The Ofsted chief inspector was speaking this morning in London at the 'Wonder Years' knowledge-rich curriculum conference organised by Parents and Teachers for Excellence.
In her speech, Ms Spielman said: "I do not want to see schools rushing to quick solutions – such as hiring consultants to help them prepare in some way for the new framework.
"No school should have to spend a single penny on consultants to prepare for it.
"That is why we have put out so much explanatory material, and why we continue to run events on the proposals across the country.
"You already have enough demands on tighter budgets without the supposed necessity of preparing for a new Ofsted framework adding more."

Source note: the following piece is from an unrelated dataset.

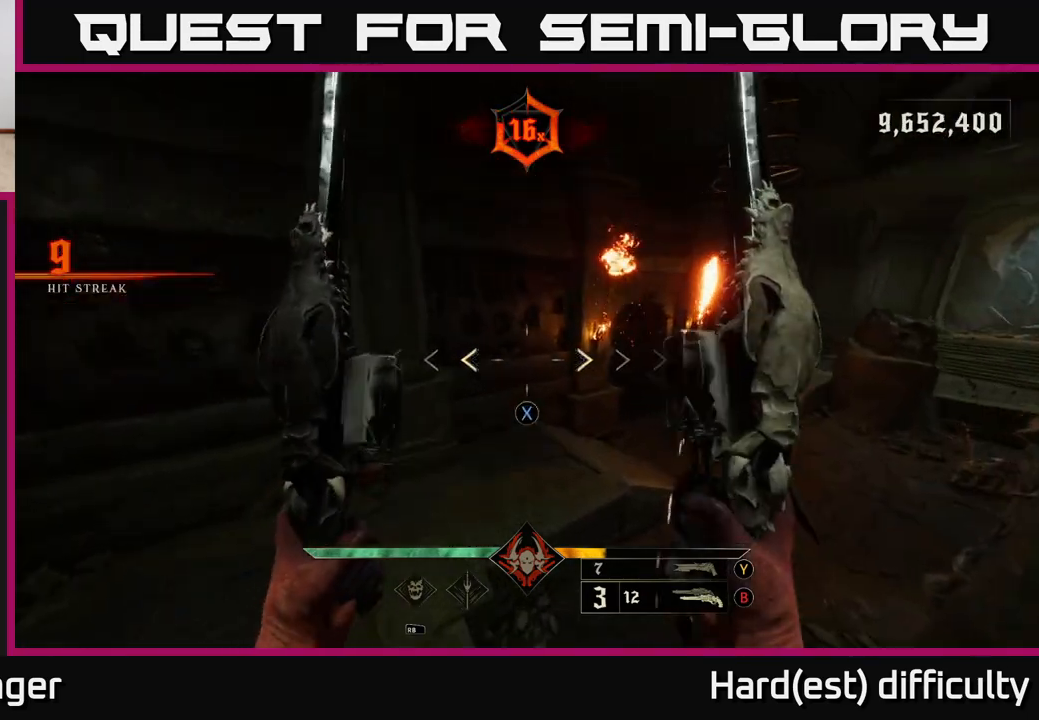
{"buttons": [], "left_stick": "left", "right_stick": "right", "events": [[17, "X", "down"], [83, "X", "up"], [117, "left_stick", "up-left"], [217, "right_stick", "right"], [233, "left_stick", "left"]]}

Ms Spielman said she hoped that "once embedded, this framework will help to sound the death knell of a school improvement industry that has too often pushed approaches to improvement that are designed to push results without necessarily making any improvement to real standards".
And she added: "If anyone tries to sell you the ‘Ofsted inspection curriculum’ – and I think they’re already onto it – I hope that you will – politely – tell them where to go."
Ofsted has previously criticised "mocksteds", which aim to prepare schools for an inspection, labelling those who sell them as "vampiric" "voodoo consultants".